Optionally, if we wanted to take control of how the gradient is calculated, we could also define a backward() function, however, it is recommended that you let PyTorch’s autograd calculate the gradients automatically. That being said, let’s define the functions stated above.

def __init__( self, alpha=2, beta=0.5, **kwargs):
  self.alpha = alpha
  self.beta = beta
  self.sim = F.cosine_similarity()

The constructor is where we should define and set all the hyperparameters. We do that after calling the parent class’s constructor. We can also give our hyperparameters in the constructor’s parameters list a default value, just like we have given here. Other objects that need to be initialized before any computation should also be instantiated here, just like the self.sim object.

def forward( self, x, m, w):
  # computer similarity matrix
  s = Variable(self.sim(x, x), requires_grad=True).to(device)
  m = Variable(m, requires_grad=True).to(device)
  w = Variable(w, requires_grad=True).to(device)

  # calculate loss using the function defined in the paper
  loss = torch.mul(w, torch.log(1 + torch.exp(torch.mul(-self.alpha*(s-self.beta), m)))).sum()
  return loss

The forward function is executed because it is used for the forward pass of the model. Here we calculate the loss on the input data. One thing to keep in mind is, we need to convert all of the input tensors to autograd variables; hence we use Variable and set the requires_grad property to True. After calculating the loss, we can simply return all the required variables.

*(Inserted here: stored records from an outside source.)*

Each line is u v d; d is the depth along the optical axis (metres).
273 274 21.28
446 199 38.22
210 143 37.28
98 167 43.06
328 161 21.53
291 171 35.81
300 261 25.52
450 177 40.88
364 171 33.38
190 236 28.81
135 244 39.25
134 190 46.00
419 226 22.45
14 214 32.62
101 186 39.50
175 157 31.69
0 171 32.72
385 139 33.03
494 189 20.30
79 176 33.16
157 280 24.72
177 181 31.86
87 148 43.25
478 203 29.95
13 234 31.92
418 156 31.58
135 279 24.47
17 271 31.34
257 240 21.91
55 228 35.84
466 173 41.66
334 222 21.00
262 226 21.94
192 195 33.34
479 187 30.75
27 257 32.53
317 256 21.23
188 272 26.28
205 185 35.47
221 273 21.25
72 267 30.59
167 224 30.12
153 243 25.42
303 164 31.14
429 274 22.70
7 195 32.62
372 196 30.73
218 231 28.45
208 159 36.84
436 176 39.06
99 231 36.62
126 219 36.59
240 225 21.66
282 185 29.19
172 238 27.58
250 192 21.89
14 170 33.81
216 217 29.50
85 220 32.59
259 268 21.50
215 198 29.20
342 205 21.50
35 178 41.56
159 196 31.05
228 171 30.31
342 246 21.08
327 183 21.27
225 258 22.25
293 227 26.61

This is all there is to implementing a loss function. The backward pass, gradients, and weight updates will be handled automatically by the autograd module.


Loss functions are a breeze to implement with PyTorch’s autograd and NN modules. The library takes care of everything besides the forward pass for us. Even the gradients and back props are automated. The NN module offers excellent flexibility for creating custom computational graphs without having to know the nitty-gritty details of the library or the math involved.